Text for analysis: Begin

Donald N. McCloskey from the May 1993 issue
(Page 3 of 3)
But over the past two centuries the hostility to the money-grubbing class has become frantic. After a brief flirtation with pro-bourgeois writing in the 18th century (Daniel Defoe is the high point; Voltaire admired the English and bourgeois virtues; Jane Austen, late, admired at least the marriage market), literature sinks into a sustained sneer. The novel begins as the epic of the bourgeoisie but becomes with Balzac and Dickens an anti-epic, a Dunciad of the middle classes. German romantics and French statists and English evangelicals in the early 19th century were bourgeois by origin but did not like it, not one bit. Overwhelmingly the French men of letters who barked at the bourgeoisie were the sons of lawyers and businessmen. So too were German men of letters, such as Marx and Engels. The American progressives, advocating a secularized but nonetheless Christian ideal for public policy, were the sons and daughters of Protestant ministers, bourgeois all.

Text for analysis: End

Work order a -
Answer the following questions about the passage on hostility to the bourgeoisie:
(i) Who is named as the high point of pro-bourgeois writing in the 18th century?
(ii) With which two novelists does the novel become an anti-epic?
(iii) Whose sons and daughters were the American progressives?

Supplied records: Begin

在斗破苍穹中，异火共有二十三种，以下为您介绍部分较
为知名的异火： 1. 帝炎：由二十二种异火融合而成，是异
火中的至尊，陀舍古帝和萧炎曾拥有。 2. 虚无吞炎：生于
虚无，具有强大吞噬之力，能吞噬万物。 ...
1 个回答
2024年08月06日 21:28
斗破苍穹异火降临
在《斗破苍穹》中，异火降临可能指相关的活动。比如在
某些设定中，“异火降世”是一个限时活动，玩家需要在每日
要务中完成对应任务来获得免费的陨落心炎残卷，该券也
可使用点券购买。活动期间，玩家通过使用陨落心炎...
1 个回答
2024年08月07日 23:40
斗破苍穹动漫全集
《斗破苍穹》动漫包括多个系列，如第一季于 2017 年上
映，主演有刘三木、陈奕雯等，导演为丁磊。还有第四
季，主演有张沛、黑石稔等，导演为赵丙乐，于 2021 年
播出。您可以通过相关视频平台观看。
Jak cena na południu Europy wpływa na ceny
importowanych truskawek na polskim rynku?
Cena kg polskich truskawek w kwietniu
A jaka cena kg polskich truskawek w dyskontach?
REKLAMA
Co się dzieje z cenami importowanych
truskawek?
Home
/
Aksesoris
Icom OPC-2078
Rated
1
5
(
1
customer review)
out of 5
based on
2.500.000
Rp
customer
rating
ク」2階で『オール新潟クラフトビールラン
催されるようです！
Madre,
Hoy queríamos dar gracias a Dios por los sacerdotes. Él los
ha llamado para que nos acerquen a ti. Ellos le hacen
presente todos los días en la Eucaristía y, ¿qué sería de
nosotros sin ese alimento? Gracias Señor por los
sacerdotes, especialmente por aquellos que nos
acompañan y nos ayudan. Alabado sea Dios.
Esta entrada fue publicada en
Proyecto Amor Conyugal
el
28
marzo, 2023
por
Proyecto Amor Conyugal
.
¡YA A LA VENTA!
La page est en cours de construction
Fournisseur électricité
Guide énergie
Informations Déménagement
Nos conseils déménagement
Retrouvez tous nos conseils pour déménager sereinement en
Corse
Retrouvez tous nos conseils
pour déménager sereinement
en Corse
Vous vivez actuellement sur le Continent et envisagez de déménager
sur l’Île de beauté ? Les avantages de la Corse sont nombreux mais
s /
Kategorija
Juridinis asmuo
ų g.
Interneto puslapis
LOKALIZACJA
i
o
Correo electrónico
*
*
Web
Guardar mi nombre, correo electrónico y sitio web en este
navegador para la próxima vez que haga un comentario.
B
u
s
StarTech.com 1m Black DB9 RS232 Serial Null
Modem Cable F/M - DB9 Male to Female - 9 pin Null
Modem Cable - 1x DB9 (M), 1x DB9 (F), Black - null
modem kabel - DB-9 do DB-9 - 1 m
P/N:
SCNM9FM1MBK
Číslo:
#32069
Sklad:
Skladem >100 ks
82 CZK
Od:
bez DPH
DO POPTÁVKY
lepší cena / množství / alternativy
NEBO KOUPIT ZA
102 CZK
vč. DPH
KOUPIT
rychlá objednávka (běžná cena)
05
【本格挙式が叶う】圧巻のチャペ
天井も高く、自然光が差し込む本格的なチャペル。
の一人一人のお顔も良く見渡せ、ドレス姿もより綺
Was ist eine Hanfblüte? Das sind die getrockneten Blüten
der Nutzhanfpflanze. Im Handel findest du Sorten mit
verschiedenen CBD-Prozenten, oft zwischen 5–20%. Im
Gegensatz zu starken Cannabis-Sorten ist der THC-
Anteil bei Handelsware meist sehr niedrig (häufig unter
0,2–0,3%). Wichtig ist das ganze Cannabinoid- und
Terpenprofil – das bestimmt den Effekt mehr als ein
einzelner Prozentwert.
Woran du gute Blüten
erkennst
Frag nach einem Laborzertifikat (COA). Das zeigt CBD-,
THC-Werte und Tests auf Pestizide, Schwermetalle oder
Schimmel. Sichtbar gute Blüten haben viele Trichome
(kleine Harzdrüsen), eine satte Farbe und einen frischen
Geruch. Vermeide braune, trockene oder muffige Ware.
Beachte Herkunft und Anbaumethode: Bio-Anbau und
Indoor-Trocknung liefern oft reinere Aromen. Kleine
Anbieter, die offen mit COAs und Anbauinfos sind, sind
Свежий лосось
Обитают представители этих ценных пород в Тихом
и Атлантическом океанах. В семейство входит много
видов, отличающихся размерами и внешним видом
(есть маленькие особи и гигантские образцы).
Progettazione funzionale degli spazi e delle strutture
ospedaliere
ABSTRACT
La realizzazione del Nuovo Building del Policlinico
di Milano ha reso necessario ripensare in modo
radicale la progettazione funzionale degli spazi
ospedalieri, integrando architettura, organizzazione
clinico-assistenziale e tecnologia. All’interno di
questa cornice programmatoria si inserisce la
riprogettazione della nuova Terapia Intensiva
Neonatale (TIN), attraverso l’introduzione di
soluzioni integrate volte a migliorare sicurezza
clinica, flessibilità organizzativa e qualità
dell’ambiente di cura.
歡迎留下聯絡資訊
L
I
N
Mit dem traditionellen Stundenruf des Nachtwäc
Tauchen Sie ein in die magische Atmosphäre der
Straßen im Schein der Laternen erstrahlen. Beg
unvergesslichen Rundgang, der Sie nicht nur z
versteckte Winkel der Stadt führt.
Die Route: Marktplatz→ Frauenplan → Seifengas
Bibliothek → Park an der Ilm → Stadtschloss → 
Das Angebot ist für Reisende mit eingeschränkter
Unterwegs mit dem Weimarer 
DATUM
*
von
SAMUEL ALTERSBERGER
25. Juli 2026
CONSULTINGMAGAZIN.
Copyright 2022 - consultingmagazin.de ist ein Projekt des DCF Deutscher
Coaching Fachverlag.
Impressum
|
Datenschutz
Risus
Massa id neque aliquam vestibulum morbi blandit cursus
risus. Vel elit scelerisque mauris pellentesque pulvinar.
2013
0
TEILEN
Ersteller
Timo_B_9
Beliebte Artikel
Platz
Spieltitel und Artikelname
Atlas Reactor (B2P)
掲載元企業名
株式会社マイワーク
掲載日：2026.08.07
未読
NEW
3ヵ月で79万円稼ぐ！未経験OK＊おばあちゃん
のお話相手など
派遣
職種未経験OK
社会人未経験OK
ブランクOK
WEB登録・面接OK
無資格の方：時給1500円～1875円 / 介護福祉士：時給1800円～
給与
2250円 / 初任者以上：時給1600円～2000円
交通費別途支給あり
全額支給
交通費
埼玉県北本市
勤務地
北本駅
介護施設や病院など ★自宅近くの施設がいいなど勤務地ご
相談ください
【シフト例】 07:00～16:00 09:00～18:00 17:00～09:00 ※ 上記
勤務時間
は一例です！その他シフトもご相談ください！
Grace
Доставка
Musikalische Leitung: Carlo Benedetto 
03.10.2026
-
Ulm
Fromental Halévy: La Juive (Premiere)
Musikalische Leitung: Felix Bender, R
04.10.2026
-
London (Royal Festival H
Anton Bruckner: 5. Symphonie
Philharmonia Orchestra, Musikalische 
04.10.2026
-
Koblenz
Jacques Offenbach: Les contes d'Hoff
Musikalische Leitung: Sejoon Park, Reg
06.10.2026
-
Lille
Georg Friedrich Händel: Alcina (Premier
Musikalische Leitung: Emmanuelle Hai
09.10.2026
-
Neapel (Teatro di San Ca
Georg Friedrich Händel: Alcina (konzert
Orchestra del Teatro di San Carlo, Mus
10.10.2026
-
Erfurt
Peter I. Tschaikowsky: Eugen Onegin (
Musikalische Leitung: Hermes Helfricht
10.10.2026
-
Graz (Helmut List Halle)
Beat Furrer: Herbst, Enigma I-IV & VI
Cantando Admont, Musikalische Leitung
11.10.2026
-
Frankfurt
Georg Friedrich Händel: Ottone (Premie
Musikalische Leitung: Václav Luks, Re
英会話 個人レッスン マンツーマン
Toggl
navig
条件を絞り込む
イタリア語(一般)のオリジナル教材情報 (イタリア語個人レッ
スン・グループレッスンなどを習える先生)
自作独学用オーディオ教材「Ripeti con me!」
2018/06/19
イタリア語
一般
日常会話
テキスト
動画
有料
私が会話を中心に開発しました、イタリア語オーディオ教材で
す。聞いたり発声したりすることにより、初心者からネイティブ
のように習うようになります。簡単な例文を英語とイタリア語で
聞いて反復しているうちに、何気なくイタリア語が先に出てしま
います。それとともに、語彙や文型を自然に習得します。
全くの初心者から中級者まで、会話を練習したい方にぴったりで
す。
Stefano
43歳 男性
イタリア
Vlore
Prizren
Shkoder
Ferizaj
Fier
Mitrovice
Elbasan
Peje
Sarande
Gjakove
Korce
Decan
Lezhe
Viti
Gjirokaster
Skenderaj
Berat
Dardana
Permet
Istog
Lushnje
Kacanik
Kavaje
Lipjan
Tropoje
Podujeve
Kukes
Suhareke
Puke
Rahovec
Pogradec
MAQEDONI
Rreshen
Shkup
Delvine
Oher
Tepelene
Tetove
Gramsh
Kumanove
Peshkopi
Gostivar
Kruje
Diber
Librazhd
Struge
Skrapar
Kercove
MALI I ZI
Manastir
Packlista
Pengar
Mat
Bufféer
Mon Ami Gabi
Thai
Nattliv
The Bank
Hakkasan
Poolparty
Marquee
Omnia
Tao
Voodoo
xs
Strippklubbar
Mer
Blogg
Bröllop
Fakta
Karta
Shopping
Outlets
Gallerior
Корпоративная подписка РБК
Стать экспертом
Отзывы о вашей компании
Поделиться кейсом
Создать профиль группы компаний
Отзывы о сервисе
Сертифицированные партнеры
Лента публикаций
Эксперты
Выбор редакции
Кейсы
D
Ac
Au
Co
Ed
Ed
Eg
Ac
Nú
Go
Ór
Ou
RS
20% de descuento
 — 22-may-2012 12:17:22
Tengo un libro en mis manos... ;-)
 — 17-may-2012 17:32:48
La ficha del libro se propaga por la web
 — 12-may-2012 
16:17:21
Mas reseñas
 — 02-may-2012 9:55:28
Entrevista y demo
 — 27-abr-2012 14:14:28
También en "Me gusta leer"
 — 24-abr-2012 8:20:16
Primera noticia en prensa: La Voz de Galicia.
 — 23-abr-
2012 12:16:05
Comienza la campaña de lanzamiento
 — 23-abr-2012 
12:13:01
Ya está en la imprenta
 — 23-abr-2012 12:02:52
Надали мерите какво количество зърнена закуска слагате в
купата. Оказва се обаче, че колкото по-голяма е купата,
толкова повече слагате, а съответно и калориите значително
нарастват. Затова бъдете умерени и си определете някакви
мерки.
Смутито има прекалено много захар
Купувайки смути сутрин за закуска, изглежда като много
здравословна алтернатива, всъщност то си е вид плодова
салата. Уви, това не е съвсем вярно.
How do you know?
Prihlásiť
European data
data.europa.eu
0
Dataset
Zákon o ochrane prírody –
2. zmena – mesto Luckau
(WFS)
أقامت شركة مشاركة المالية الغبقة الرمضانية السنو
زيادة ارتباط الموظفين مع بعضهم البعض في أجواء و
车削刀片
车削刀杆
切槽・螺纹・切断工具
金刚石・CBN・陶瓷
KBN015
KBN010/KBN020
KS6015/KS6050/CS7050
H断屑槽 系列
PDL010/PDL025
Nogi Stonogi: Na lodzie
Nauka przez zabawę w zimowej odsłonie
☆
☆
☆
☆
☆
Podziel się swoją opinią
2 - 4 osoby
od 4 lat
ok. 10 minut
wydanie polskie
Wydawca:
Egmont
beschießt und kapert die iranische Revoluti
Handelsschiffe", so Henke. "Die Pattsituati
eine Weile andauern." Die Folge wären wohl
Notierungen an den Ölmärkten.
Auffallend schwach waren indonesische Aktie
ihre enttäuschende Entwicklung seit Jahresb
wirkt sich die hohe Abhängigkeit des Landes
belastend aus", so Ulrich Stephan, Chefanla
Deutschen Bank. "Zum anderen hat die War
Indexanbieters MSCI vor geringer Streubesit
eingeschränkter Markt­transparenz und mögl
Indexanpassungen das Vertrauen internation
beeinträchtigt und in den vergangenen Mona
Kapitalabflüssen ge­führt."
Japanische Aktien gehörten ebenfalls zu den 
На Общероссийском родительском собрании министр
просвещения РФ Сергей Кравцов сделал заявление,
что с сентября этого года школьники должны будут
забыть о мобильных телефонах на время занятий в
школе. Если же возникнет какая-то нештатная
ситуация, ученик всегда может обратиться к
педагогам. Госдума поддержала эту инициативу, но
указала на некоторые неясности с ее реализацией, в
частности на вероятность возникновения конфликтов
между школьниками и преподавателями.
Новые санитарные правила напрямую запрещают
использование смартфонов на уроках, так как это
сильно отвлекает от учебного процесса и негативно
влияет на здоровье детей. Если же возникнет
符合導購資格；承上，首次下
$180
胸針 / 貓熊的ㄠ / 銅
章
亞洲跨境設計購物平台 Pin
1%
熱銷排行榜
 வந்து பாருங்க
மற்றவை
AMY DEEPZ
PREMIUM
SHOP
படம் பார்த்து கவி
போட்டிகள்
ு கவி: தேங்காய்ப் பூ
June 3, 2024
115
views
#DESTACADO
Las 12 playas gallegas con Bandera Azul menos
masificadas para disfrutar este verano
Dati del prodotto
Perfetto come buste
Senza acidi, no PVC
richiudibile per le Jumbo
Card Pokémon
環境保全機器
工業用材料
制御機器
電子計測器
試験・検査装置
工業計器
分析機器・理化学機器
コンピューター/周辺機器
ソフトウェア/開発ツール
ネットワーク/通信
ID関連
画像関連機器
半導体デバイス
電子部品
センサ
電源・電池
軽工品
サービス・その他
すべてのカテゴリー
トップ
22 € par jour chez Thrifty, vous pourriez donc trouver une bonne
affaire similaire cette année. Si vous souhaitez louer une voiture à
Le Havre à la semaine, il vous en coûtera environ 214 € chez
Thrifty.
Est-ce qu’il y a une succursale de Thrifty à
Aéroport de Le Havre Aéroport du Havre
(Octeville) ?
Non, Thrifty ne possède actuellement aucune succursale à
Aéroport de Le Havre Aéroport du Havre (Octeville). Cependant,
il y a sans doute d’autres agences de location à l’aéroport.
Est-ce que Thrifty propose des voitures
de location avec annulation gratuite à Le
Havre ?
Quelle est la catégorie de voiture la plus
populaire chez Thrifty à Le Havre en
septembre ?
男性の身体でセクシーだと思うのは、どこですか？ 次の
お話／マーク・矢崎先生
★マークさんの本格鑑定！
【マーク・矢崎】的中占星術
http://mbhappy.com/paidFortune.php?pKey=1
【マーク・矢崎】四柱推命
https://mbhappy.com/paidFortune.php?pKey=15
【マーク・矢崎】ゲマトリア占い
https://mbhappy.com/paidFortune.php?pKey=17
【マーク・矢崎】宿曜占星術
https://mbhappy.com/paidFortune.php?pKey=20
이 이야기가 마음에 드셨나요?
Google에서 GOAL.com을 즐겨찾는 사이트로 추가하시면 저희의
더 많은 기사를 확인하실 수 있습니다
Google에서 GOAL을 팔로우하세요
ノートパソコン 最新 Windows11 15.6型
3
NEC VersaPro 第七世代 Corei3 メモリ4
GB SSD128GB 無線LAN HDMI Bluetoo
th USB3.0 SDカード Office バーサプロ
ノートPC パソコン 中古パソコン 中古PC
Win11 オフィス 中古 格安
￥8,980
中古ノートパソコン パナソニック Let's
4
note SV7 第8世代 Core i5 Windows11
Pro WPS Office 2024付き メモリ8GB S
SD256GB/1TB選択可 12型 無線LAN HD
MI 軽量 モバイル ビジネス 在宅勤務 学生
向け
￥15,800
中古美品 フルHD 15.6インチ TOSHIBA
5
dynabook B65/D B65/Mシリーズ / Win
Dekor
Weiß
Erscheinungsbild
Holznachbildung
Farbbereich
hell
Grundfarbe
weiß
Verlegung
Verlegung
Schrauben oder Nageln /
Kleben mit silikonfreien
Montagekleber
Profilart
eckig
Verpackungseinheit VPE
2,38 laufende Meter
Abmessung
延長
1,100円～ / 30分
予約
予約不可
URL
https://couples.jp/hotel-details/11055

Supplied records: End

Work order b - In the records, switch "Proyecto Amor Conyugal" to "Proyecto Vida Familiar" in the lines from the first line through the line containing "Was ist eine", and reproduce only those lines with everything else unchanged.

Problem solution a -
(i) Daniel Defoe
(ii) Balzac and Dickens
(iii) Protestant ministers

Problem solution b -
在斗破苍穹中，异火共有二十三种，以下为您介绍部分较
为知名的异火： 1. 帝炎：由二十二种异火融合而成，是异
火中的至尊，陀舍古帝和萧炎曾拥有。 2. 虚无吞炎：生于
虚无，具有强大吞噬之力，能吞噬万物。 ...
1 个回答
2024年08月06日 21:28
斗破苍穹异火降临
在《斗破苍穹》中，异火降临可能指相关的活动。比如在
某些设定中，“异火降世”是一个限时活动，玩家需要在每日
要务中完成对应任务来获得免费的陨落心炎残卷，该券也
可使用点券购买。活动期间，玩家通过使用陨落心炎...
1 个回答
2024年08月07日 23:40
斗破苍穹动漫全集
《斗破苍穹》动漫包括多个系列，如第一季于 2017 年上
映，主演有刘三木、陈奕雯等，导演为丁磊。还有第四
季，主演有张沛、黑石稔等，导演为赵丙乐，于 2021 年
播出。您可以通过相关视频平台观看。
Jak cena na południu Europy wpływa na ceny
importowanych truskawek na polskim rynku?
Cena kg polskich truskawek w kwietniu
A jaka cena kg polskich truskawek w dyskontach?
REKLAMA
Co się dzieje z cenami importowanych
truskawek?
Home
/
Aksesoris
Icom OPC-2078
Rated
1
5
(
1
customer review)
out of 5
based on
2.500.000
Rp
customer
rating
ク」2階で『オール新潟クラフトビールラン
催されるようです！
Madre,
Hoy queríamos dar gracias a Dios por los sacerdotes. Él los
ha llamado para que nos acerquen a ti. Ellos le hacen
presente todos los días en la Eucaristía y, ¿qué sería de
nosotros sin ese alimento? Gracias Señor por los
sacerdotes, especialmente por aquellos que nos
acompañan y nos ayudan. Alabado sea Dios.
Esta entrada fue publicada en
Proyecto Vida Familiar
el
28
marzo, 2023
por
Proyecto Vida Familiar
.
¡YA A LA VENTA!
La page est en cours de construction
Fournisseur électricité
Guide énergie
Informations Déménagement
Nos conseils déménagement
Retrouvez tous nos conseils pour déménager sereinement en
Corse
Retrouvez tous nos conseils
pour déménager sereinement
en Corse
Vous vivez actuellement sur le Continent et envisagez de déménager
sur l’Île de beauté ? Les avantages de la Corse sont nombreux mais
s /
Kategorija
Juridinis asmuo
ų g.
Interneto puslapis
LOKALIZACJA
i
o
Correo electrónico
*
*
Web
Guardar mi nombre, correo electrónico y sitio web en este
navegador para la próxima vez que haga un comentario.
B
u
s
StarTech.com 1m Black DB9 RS232 Serial Null
Modem Cable F/M - DB9 Male to Female - 9 pin Null
Modem Cable - 1x DB9 (M), 1x DB9 (F), Black - null
modem kabel - DB-9 do DB-9 - 1 m
P/N:
SCNM9FM1MBK
Číslo:
#32069
Sklad:
Skladem >100 ks
82 CZK
Od:
bez DPH
DO POPTÁVKY
lepší cena / množství / alternativy
NEBO KOUPIT ZA
102 CZK
vč. DPH
KOUPIT
rychlá objednávka (běžná cena)
05
【本格挙式が叶う】圧巻のチャペ
天井も高く、自然光が差し込む本格的なチャペル。
の一人一人のお顔も良く見渡せ、ドレス姿もより綺
Was ist eine Hanfblüte? Das sind die getrockneten Blüten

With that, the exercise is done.